If a large part of pseudo-feminism vs feminism is dependent upon respectability, there must be an ideal definition of virtue to aspire towards. A blog post on Medium, in reference to the ideal feminist woman says, "These are women who can handle their jobs, or take on the responsibility of their households or manage to do both. They don’t need a feminist tag to get by. They can wait in line for their turn and can offer their seat in the bus to an old man, if needed.

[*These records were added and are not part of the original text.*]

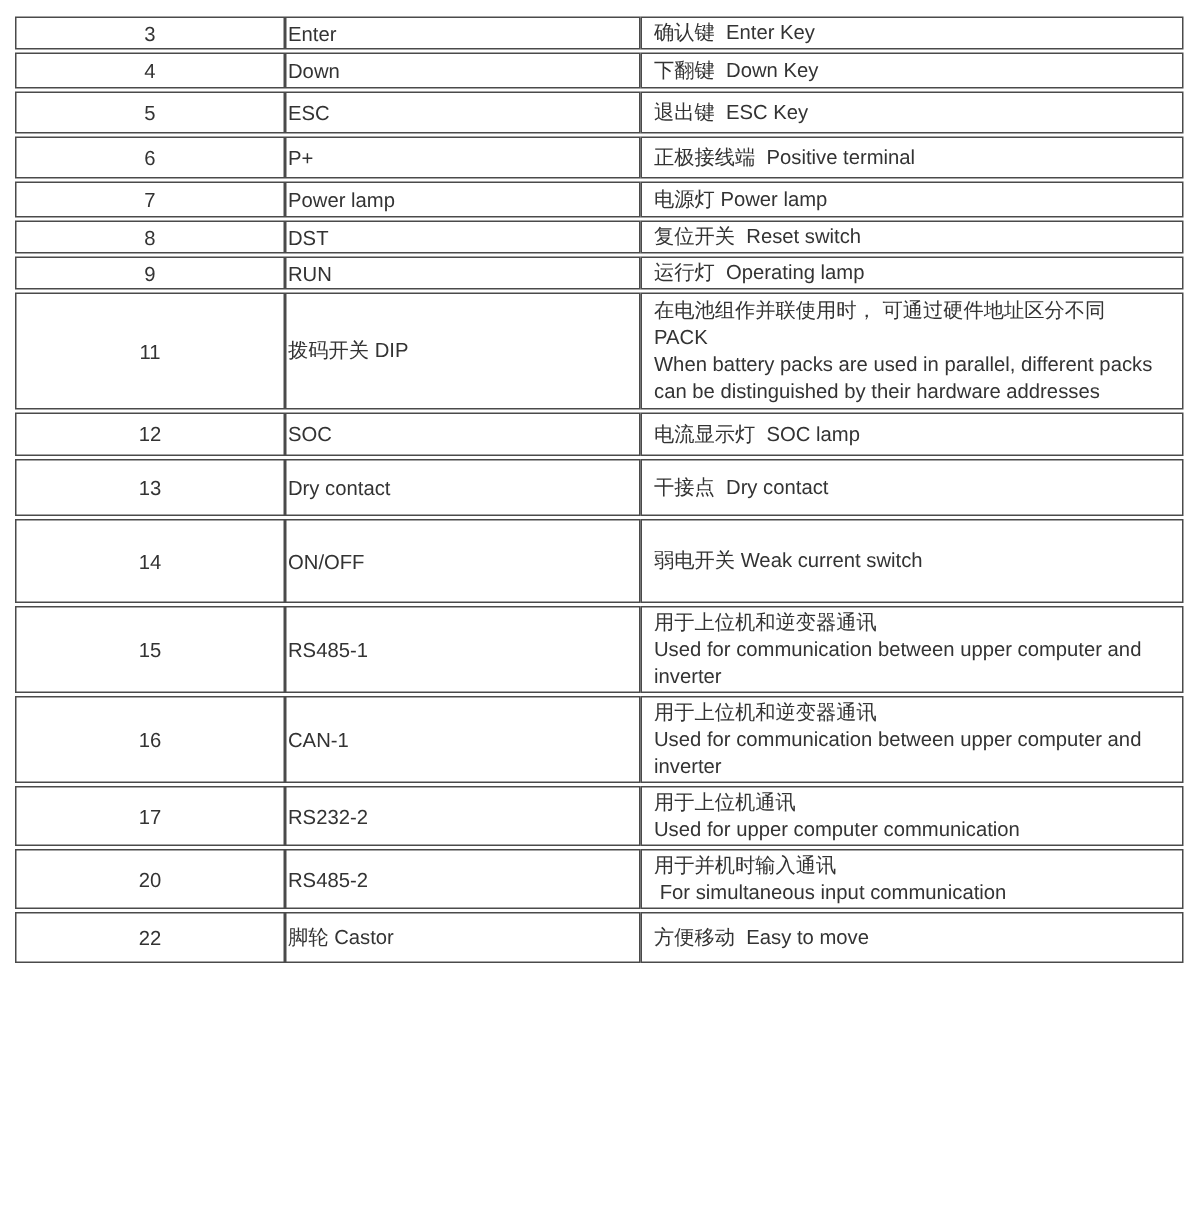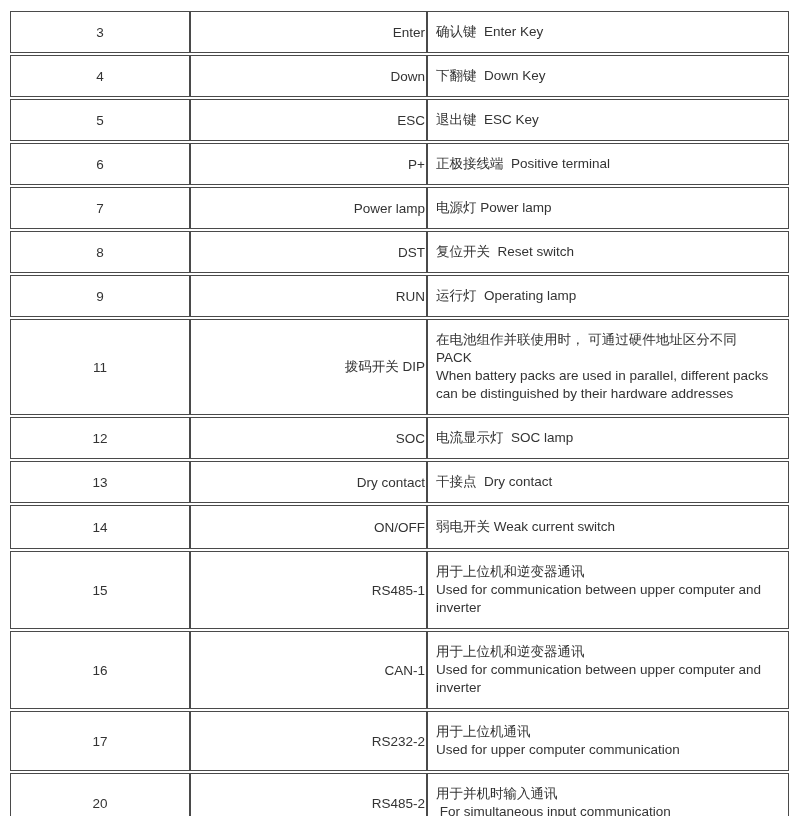--- a/index.html
+++ b/index.html
@@ -26,25 +26,25 @@
     font-family: "Liberation Sans", "DejaVu Sans", sans-serif;
     font-size: 13.5px;
     color: #333333;
     vertical-align: middle;
     overflow: hidden;
   }
   td.cell-num {
     text-align: center;
   }
   td.cell-name {
-    text-align: right;
+    text-align: left;
   }
   td.cell-desc {
     text-align: left;
-    padding: 11px 8px;
+    padding: 1px 8px;
     white-space: pre-wrap;
     line-height: 18px;
   }
 </style>
 </head>
 <body>
 
 <div class="page">
   <table class="component-table">
     <colgroup>
@@ -93,26 +93,26 @@
         <td class="cell-name">拨码开关 DIP</td>
         <td class="cell-desc">在电池组作并联使用时， 可通过硬件地址区分不同
 PACK
 When battery packs are used in parallel, different packs can be distinguished by their hardware addresses</td>
       </tr>
       <tr style="height:29px">
         <td class="cell-num">12</td>
         <td class="cell-name">SOC</td>
         <td class="cell-desc">电流显示灯  SOC lamp</td>
       </tr>
-      <tr style="height:32px">
+      <tr style="height:38px">
         <td class="cell-num">13</td>
         <td class="cell-name">Dry contact</td>
         <td class="cell-desc">干接点  Dry contact</td>
       </tr>
-      <tr style="height:44px">
+      <tr style="height:56px">
         <td class="cell-num">14</td>
         <td class="cell-name">ON/OFF</td>
         <td class="cell-desc">弱电开关 Weak current switch</td>
       </tr>
       <tr style="height:56px">
         <td class="cell-num">15</td>
         <td class="cell-name">RS485-1</td>
         <td class="cell-desc">用于上位机和逆变器通讯
 Used for communication between upper computer and inverter</td>
       </tr>

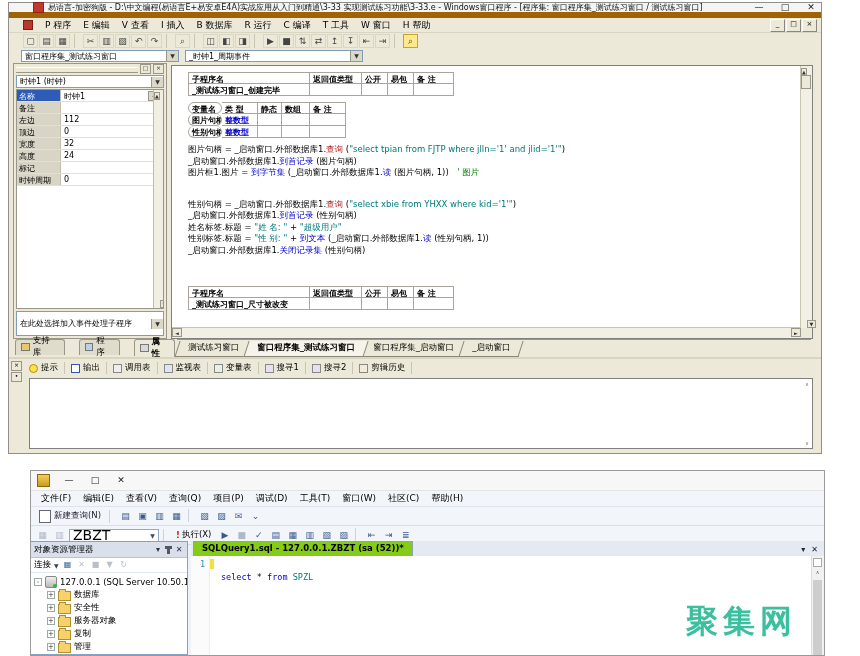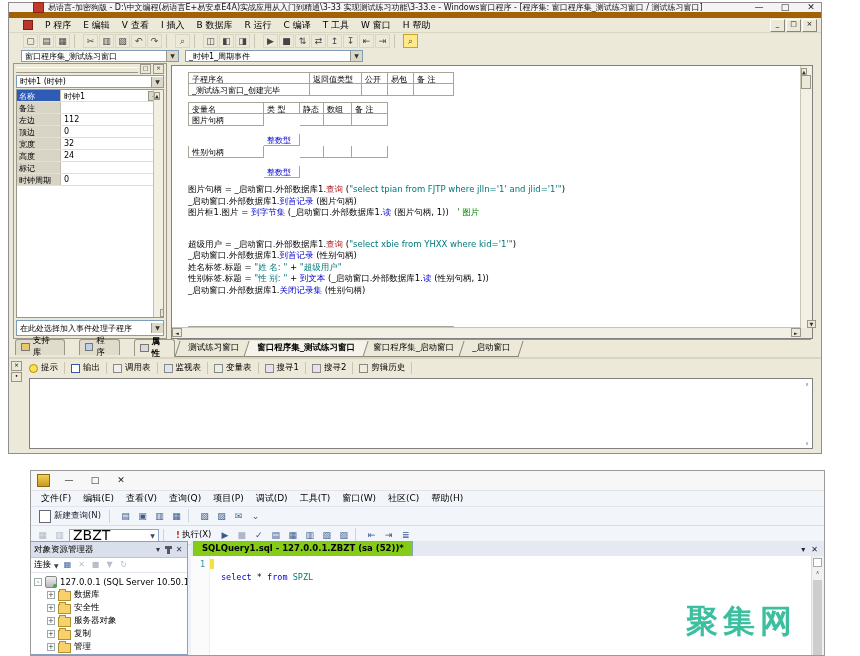--- a/index.html
+++ b/index.html
@@ -58,55 +58,55 @@
       box-sizing:border-box;white-space:nowrap;overflow:hidden;}
   .pk.sel{background:#2e5bb5;color:#fff;}
   .pv{flex:1;background:#fff;padding:1px 0 0 3px;position:relative;white-space:nowrap;overflow:hidden;}
   .dots-btn{position:absolute;right:1px;top:1px;width:12px;height:8px;background:#dcd8c8;
             border:1px solid #9a968a;font-size:6px;line-height:6px;text-align:center;}
   .pgrid-scroll{position:absolute;right:0;top:0;bottom:0;width:9px;background:#f1eee2;
                 border-left:1px solid #c2beae;}
   .sc-arrow{width:9px;height:8px;background:#ece9d8;border:1px solid #9a968a;font-size:5px;
             line-height:7px;text-align:center;color:#333;box-sizing:border-box;}
   .sc-arrow.bot{position:absolute;bottom:0;}
-  .pp-eventcombo{margin:2px 2px 2px 2px;height:16px;}
+  .pp-eventcombo{margin:2px 2px 2px 2px;height:25px;}
   .pp-eventcombo .cv{font-size:8px;}
 
   
   .left-tabs{position:absolute;left:4px;top:336px;width:160px;height:17px;display:flex;gap:14px;padding-left:2px;}
   .ltab{display:flex;align-items:center;gap:3px;padding:1px 6px 2px 5px;border:1px solid #9a968a;border-bottom:none;
         border-radius:3px 3px 0 0;background:#e0dccb;font-size:8.5px;height:12px;}
   .ltab.active{background:#ece9d8;font-weight:bold;height:13px;}
   .ltab-ic{width:9px;height:8px;border:1px solid #777;box-sizing:border-box;}
   .ic-lib{background:#e8c86a;} .ic-prog{background:#bcd0ea;} .ic-prop{background:#d9d9d9;}
 
   
   .code-area{position:absolute;left:162px;top:2px;width:642px;height:274px;background:#fff;
              border:1px solid #808080;box-sizing:border-box;}
   .code-content{position:absolute;left:0;top:0;right:11px;bottom:11px;overflow:hidden;padding:6px 0 0 16px;}
   .vscroll{position:absolute;right:0;top:0;bottom:10px;width:11px;background:#f2efe4;border-left:1px solid #c9c5b4;}
   .vthumb{position:absolute;left:0;top:9px;width:10px;height:14px;background:#ece9d8;border:1px solid #9a968a;box-sizing:border-box;}
   .hscroll{position:absolute;left:0;bottom:0;right:11px;height:10px;background:#f2efe4;border-top:1px solid #c9c5b4;display:flex;justify-content:space-between;}
   .h-arrow{width:10px;height:9px;background:#ece9d8;border:1px solid #9a968a;font-size:5px;line-height:8px;text-align:center;color:#333;box-sizing:border-box;}
   .corner{position:absolute;right:0;bottom:0;width:11px;height:10px;background:#ece9d8;}
 
-  .etable{margin-bottom:6px;}
+  .etable{margin-bottom:6px;font-weight:bold;}
   .etable .thead,.etable .trow{display:flex;}
   .tcell{border:1px solid #a9a59a;border-left:none;border-top:none;height:12px;box-sizing:border-box;
          padding:1px 0 0 3px;font-size:8px;white-space:nowrap;overflow:hidden;background:#fff;}
   .thead .tcell{background:#fff;}
   .etable .thead .tcell:first-child,.etable .trow .tcell:first-child{border-left:1px solid #a9a59a;}
   .etable .thead .tcell{border-top:1px solid #a9a59a;}
   .sub-table .tcell:nth-child(1){width:122px;} .sub-table .tcell:nth-child(2){width:52px;}
   .sub-table .tcell:nth-child(3){width:26px;} .sub-table .tcell:nth-child(4){width:26px;}
   .sub-table .tcell:nth-child(5){width:40px;}
-  .var-table .tcell:nth-child(1){width:76px;} .var-table .tcell:nth-child(2){width:36px;}
+  .var-table .tcell:nth-child(1){width:34px;border-radius:6px;} .var-table .tcell:nth-child(2){width:36px;}
   .var-table .tcell:nth-child(3){width:24px;} .var-table .tcell:nth-child(4){width:28px;}
   .var-table .tcell:nth-child(5){width:36px;}
-  .vtype{color:#0000cc;margin-top:20px;}
+  .vtype{color:#0000cc;}
 
   .code-block{margin-bottom:8px;}
   .code-line{height:11.5px;font-size:8.5px;white-space:nowrap;}
   .c-k{color:#000;} .c-b{color:#0000cc;} .c-r{color:#b02020;}
   .c-s{color:#007878;} .c-g{color:#008000;}
   .gap12{height:12px;} .gap26{height:22px;}
 
   
   .doc-tabs{position:absolute;left:168px;top:336px;right:10px;height:17px;display:flex;align-items:flex-start;
             padding-top:1px;border-top:1px solid #9a968a;}
@@ -387,21 +387,21 @@
               </div>
           </div>
 
           <div class="code-block">
               <div class="code-line"><span class="c-k">图片句柄 = _启动窗口.外部数据库1.</span><span class="c-r">查询</span><span class="c-k"> (</span><span class="c-s">"select tpian from FJTP where jlln='1' and jlid='1'"</span><span class="c-k">)</span></div>
               <div class="code-line"><span class="c-k">_启动窗口.外部数据库1.</span><span class="c-b">到首记录</span><span class="c-k"> (图片句柄)</span></div>
               <div class="code-line"><span class="c-k">图片框1.图片 = </span><span class="c-b">到字节集</span><span class="c-k"> (_启动窗口.外部数据库1.</span><span class="c-b">读</span><span class="c-k"> (图片句柄, 1))</span><span class="c-g">　' 图片</span></div>
             </div>
           <div class="gap12"></div>
           <div class="code-block">
-              <div class="code-line"><span class="c-k">超级用户 = _启动窗口.外部数据库1.</span><span class="c-r">查询</span><span class="c-k"> (</span><span class="c-s">"select xbie from YHXX where kid='1'"</span><span class="c-k">)</span></div>
+              <div class="code-line"><span class="c-k">性别句柄 = _启动窗口.外部数据库1.</span><span class="c-r">查询</span><span class="c-k"> (</span><span class="c-s">"select xbie from YHXX where kid='1'"</span><span class="c-k">)</span></div>
               <div class="code-line"><span class="c-k">_启动窗口.外部数据库1.</span><span class="c-b">到首记录</span><span class="c-k"> (性别句柄)</span></div>
               <div class="code-line"><span class="c-k">姓名标签.标题 = </span><span class="c-s">"姓  名: "</span><span class="c-k"> + </span><span class="c-s">"超级用户"</span></div>
               <div class="code-line"><span class="c-k">性别标签.标题 = </span><span class="c-s">"性  别: "</span><span class="c-k"> + </span><span class="c-b">到文本</span><span class="c-k"> (_启动窗口.外部数据库1.</span><span class="c-b">读</span><span class="c-k"> (性别句柄, 1))</span></div>
               <div class="code-line"><span class="c-k">_启动窗口.外部数据库1.</span><span class="c-b">关闭记录集</span><span class="c-k"> (性别句柄)</span></div>
             </div>
           <div class="gap26"></div>
 
           <div class="etable sub-table">
             <div class="thead">
                 <div class="tcell th">子程序名</div>

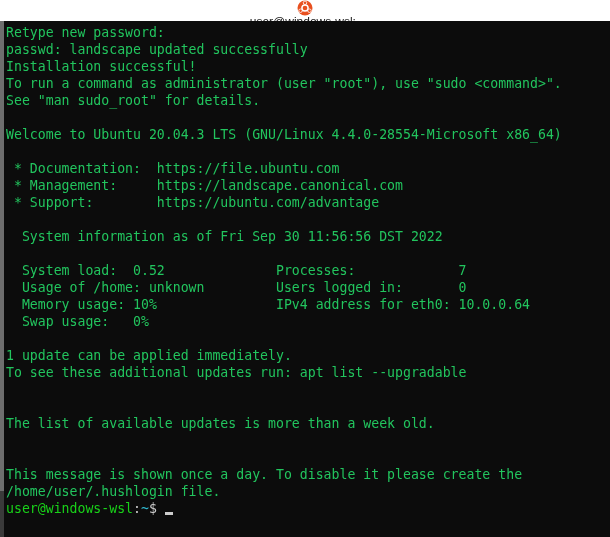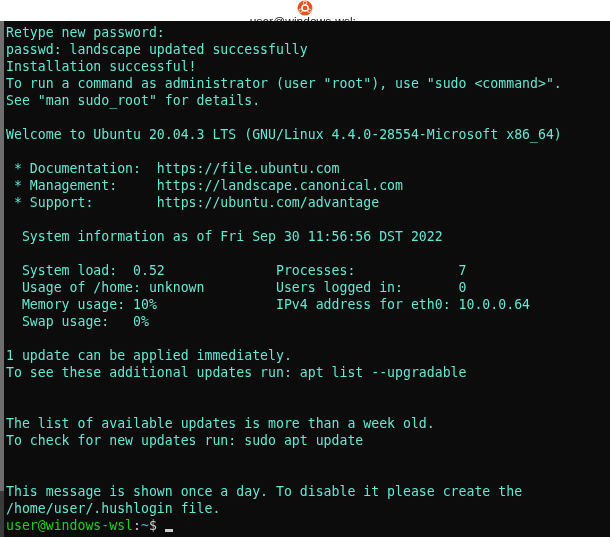--- a/index.html
+++ b/index.html
@@ -81,21 +81,21 @@
     box-sizing: border-box;
     padding: 3px 0 0 2px;
     overflow: hidden;
   }
 
   .line {
     font-family: "DejaVu Sans Mono", monospace;
     font-size: 13.2px;
     line-height: 17px;
     height: 17px;
-    color: #5eead4;
+    color: #22c55e;
     white-space: pre;
     letter-spacing: 0px;
   }
   .line.blank { color: transparent; }
 
   
   .c-green { color: #19d219; text-align: center; }
   .c-cyan  { color: #2fb8cf; }
   .c-white { color: #cccccc; }
 
@@ -157,21 +157,20 @@
         <div class="line">  System load:  0.52              Processes:             7</div>
         <div class="line">  Usage of /home: unknown         Users logged in:       0</div>
         <div class="line">  Memory usage: 10%               IPv4 address for eth0: 10.0.0.64</div>
         <div class="line">  Swap usage:   0%</div>
         <div class="line blank"> </div>
         <div class="line">1 update can be applied immediately.</div>
         <div class="line">To see these additional updates run: apt list --upgradable</div>
         <div class="line blank"> </div>
         <div class="line blank"> </div>
         <div class="line">The list of available updates is more than a week old.</div>
-        <div class="line">To check for new updates run: sudo apt update</div>
         <div class="line blank"> </div>
         <div class="line blank"> </div>
         <div class="line">This message is shown once a day. To disable it please create the</div>
         <div class="line">/home/user/.hushlogin file.</div>
       </div>
 
     <div id="promptline">
       <span class="c-green">user@windows-wsl</span><span class="c-white">:</span><span class="c-cyan">~</span><span class="c-white">$</span>
       <span id="cursor"></span>
     </div>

They are the women who can stand up to society and openly fight for justice against their rapists, knowing that their small acts of heroism have given hope to thousands of women who have been vilified by society for being raped… These are feminists in the true sense of the word."

Towards the end of her article, the writer also goes on to ask, ‘So the next time you throw that word around unthinkingly, ask yourself, are you even worthy of using that term?’, immediately branding the women who do not believe in and practice respectable feminism as unworthy, irrelevant and pseudo.

Which begs the question, if feminism is an ideology, why are we so intent on treating it like a skill?

How do you decide the perfect way to practice an ideology, when multiple points of view exist, each with their own justifications and flaws?

Though feminism and its critique must co-exist, what is branded 'pseudo'-feminism is nothing but a straw-man set up to self-congratulate or dissociate from the bitter, grey parts of a much loved movement. This will always be terrible to say aloud, but the feminism you believe in did also birth corporate pop feminism, white feminism, savarna feminism, TERFism and whatever your least favourite film star believes in. If they believe they are feminists, then they are. There is no 'main point'; like any other ideology, it shifts by virtue of the mind wielding it. The only valuable critique is to constantly compare and hold feminism to an altruistic, empathetic and inclusive standard, for it to function ideally towards eliminating discrimination.

That an urban, moneyed and educated class would go out of its way to invent problems like pseudo-feminism to uphold myopic social mores is embarrassing at least and terrifying at worst. It took years for the Indian internet’s posturing intellectuals to sit up and take notice of caste and class as valid players in intersectional feminism, (we sure love buzzwords we know nothing about!) because everyone was busy calling each other out over stereotypical identity archetypes peddled by the Indian diaspora’s understanding of Indian culture.

The sheer neglect, active pushback and rampant plagiarism that the Indian liberal elite reserves for anti-caste activism is flawed feminism enough to rage against. A far better use of our time would be to focus on how to remedy that.